How a Long Island Company Went From Residential to Retail for National Brands


With more than 1,200 stores, Five Below has a lot of locations. And that means a lot of construction and buildouts. Peter J. Dalaker, president of AMC Enterprises LLC, a general contractor based in Central Islip, heads one of the companies doing the work.

The firm, specializing in retail as well as residential and medical, helps build national brands – literally.

“Retail for the national brand market is the majority of our business. We do work up and down the East Coast from Florida to Maine,” Dalaker said from Ranson, West Virginia, where his company just finished building out a Shoe Dept. “We have had no slowdowns since the pandemic started. We’ve been at full bore.”

The National Retail Federation forecasts that retail sales during 2023 will grow between 4% and 6% over 2022 to between $5.13 trillion and $5.23 trillion.

Last year’s annual retail sales grew 7% over 2021 to $4.9 trillion, nearly double the pre-pandemic average annual retail sales growth of 3.6%. While e-commerce is a huge force, national brands often are growing their brick-and-mortar footprint.

“Some of the smaller brick-and-mortar stores are closing up. They can’t compete with online,” Peter Dalaker said. “The larger, national brand brick- and-mortars are as busy as ever.”

The Dalaker family ran a metal finishing business from 1964 to 2009. But Peter in 1985 also began working as a residential developer on Long Island, building several hundred single-family homes and developments.
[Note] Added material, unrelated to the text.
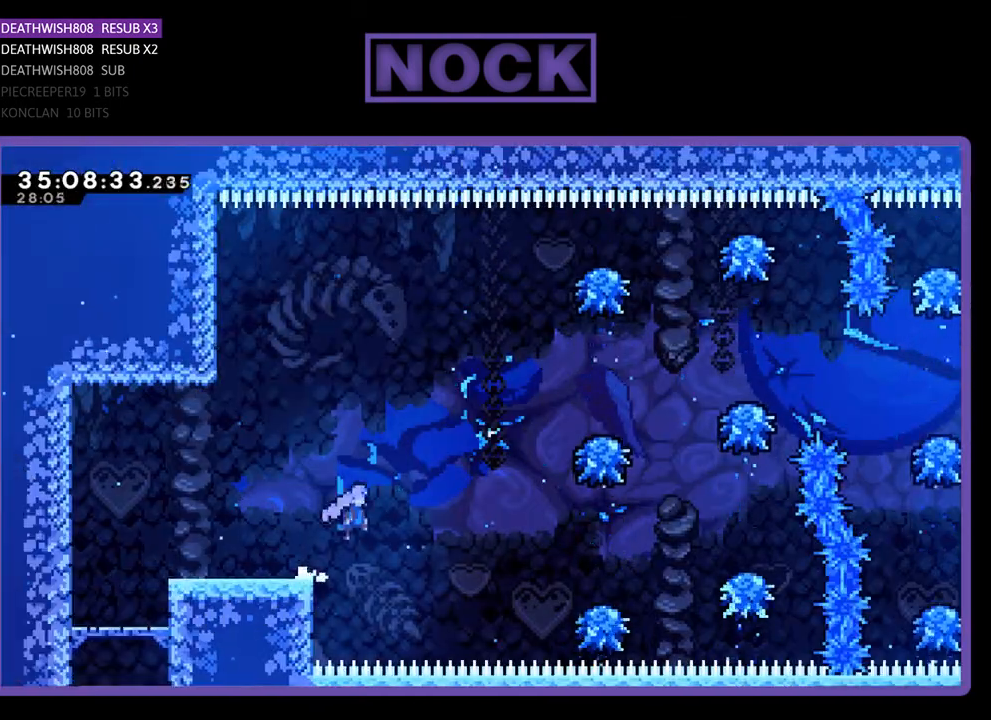
{"buttons": ["CIRCLE", "R2", "DPAD_RIGHT"], "events": [[100, "CROSS", "up"], [400, "CIRCLE", "down"], [400, "DPAD_UP", "down"], [500, "DPAD_UP", "up"]]}
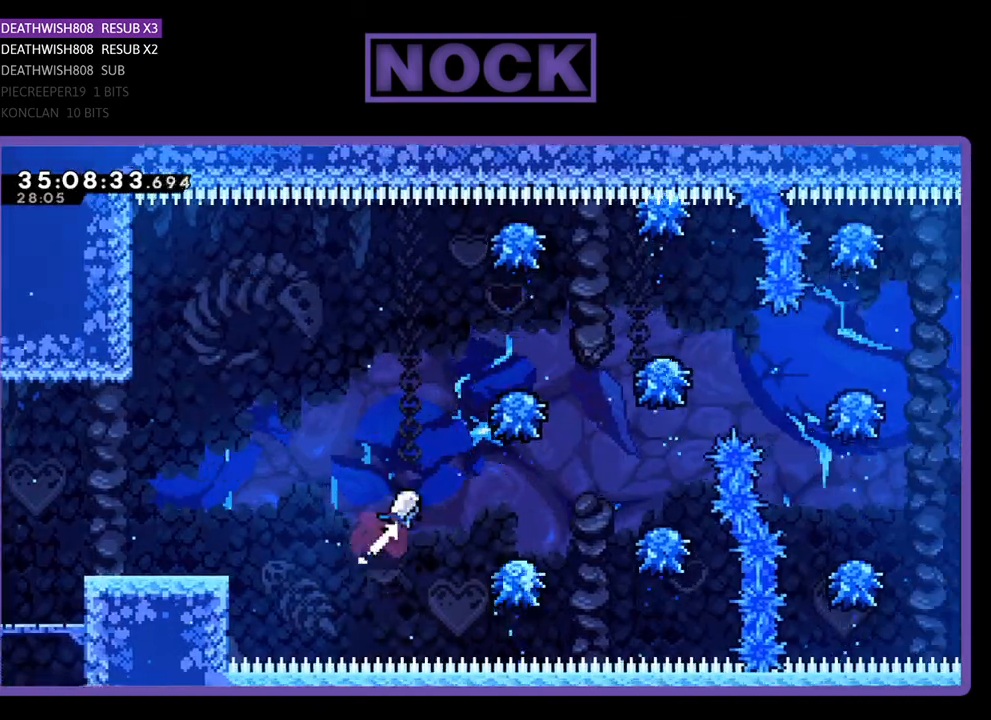
{"buttons": ["R2", "DPAD_RIGHT"], "events": [[100, "CIRCLE", "up"], [167, "DPAD_RIGHT", "up"], [333, "DPAD_RIGHT", "down"]]}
“The housing market took a hit,” he said. “I switched over to multifamily residential, condominiums and rental complexes.”

He began pursuing commercial work, growing the business and doing buildouts across much of the nation. 

AMC Enterprises works for landlords and commercial tenants, handling everything from demolition to buildouts. 

“We’ve slowly and steadily increased our volume,” Dalaker added. “Over the last two or three years, we doubled or tripled what we do.”

His daughter Ashley Dalaker joined last September, running project management, and his daughter Courtney Scarola runs finance and legal.

Ed Kienle, director of new construction, manages and supervises projects. “He’s a key player,” Dalaker said. “Eddie is an integral part of our team.”

During the pandemic, the company had to deal with supply-side issues as construction continued full speed ahead.

“It might have taken a week to get something pre-Covid,” Scarola said. “During Covid and right after, it could take months. The lead times were extreme.”

AMC has become a big part of a retail revolution on Long Island as well as nationwide, doing work for numerous Shah’s Halal restaurants on Long Island, as well as Texas Roadhouses up and down the East Coast.

That’s in addition to Philly Pretzel Factories, Luxottica’s offices in Port Washington, Pulse-MD locations, and other medical projects — plus residential.

“We build the first one. They like how we perform,” Courtney said of the ability to build multiple locations. “They keep coming back to us for additional jobs.”

AMC currently has jobs in West Virginia, Pennsylvania, upstate New York and Long Island and are gearing up for work in Maryland and New York City. 

The company just broke ground on an Old Navy store in Shirley and will be building out the flagship Long Island Insomnia Cookies in Uniondale near Hofstra University.

Peter Dalaker said the company, serving Long Island, the tristate area and up and down the East Coast, is busy getting new and repeat work.

“There’s a lot going on. It’s booming. The labor shortage is our biggest restriction,” he said. “Finding partners we can work with that can supply a labor force to do the work.”